- [Aim of the exercise]: Rewrite the items below with "zero-indexed" replaced by "counted from zero" and everything else left unchanged. Leave the pictures out of your answer.
(Data to examine Opens)
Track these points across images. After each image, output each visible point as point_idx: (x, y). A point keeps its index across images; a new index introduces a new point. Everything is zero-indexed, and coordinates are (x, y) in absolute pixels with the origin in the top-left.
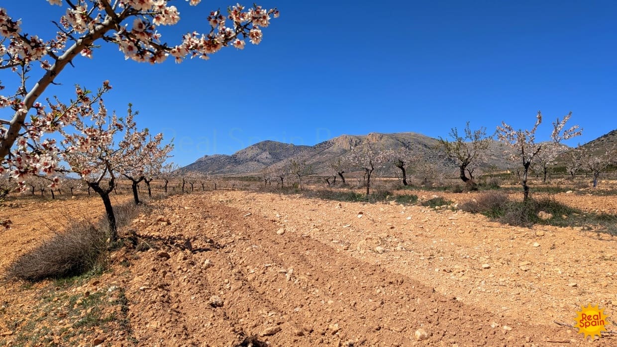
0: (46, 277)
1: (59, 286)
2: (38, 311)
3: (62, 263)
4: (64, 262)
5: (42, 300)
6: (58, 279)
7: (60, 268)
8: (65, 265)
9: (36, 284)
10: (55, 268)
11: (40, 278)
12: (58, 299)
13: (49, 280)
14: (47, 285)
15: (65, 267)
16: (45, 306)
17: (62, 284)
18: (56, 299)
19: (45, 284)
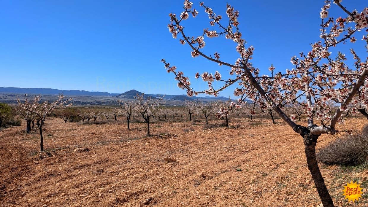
0: (335, 163)
1: (343, 170)
2: (334, 182)
3: (344, 156)
4: (345, 156)
5: (335, 177)
6: (342, 166)
7: (342, 159)
8: (346, 158)
9: (329, 167)
10: (340, 159)
11: (332, 164)
12: (345, 178)
13: (337, 165)
14: (336, 168)
15: (346, 159)
16: (338, 180)
17: (345, 169)
18: (344, 177)
19: (334, 167)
(Data to examine Closes)
- [Answer to this exercise]:
Track these points across images. After each image, output each visible point as point_idx: (x, y). A point keeps its index across images; a new index introduces a new point. Everything is counted from zero, and coordinates are (x, y) in absolute pixels with the origin in the top-left.
0: (46, 277)
1: (59, 286)
2: (38, 311)
3: (62, 263)
4: (64, 262)
5: (42, 300)
6: (58, 279)
7: (60, 268)
8: (65, 265)
9: (36, 284)
10: (55, 268)
11: (40, 278)
12: (58, 299)
13: (49, 280)
14: (47, 285)
15: (65, 267)
16: (45, 306)
17: (62, 284)
18: (56, 299)
19: (45, 284)
0: (335, 163)
1: (343, 170)
2: (334, 182)
3: (344, 156)
4: (345, 156)
5: (335, 177)
6: (342, 166)
7: (342, 159)
8: (346, 158)
9: (329, 167)
10: (340, 159)
11: (332, 164)
12: (345, 178)
13: (337, 165)
14: (336, 168)
15: (346, 159)
16: (338, 180)
17: (345, 169)
18: (344, 177)
19: (334, 167)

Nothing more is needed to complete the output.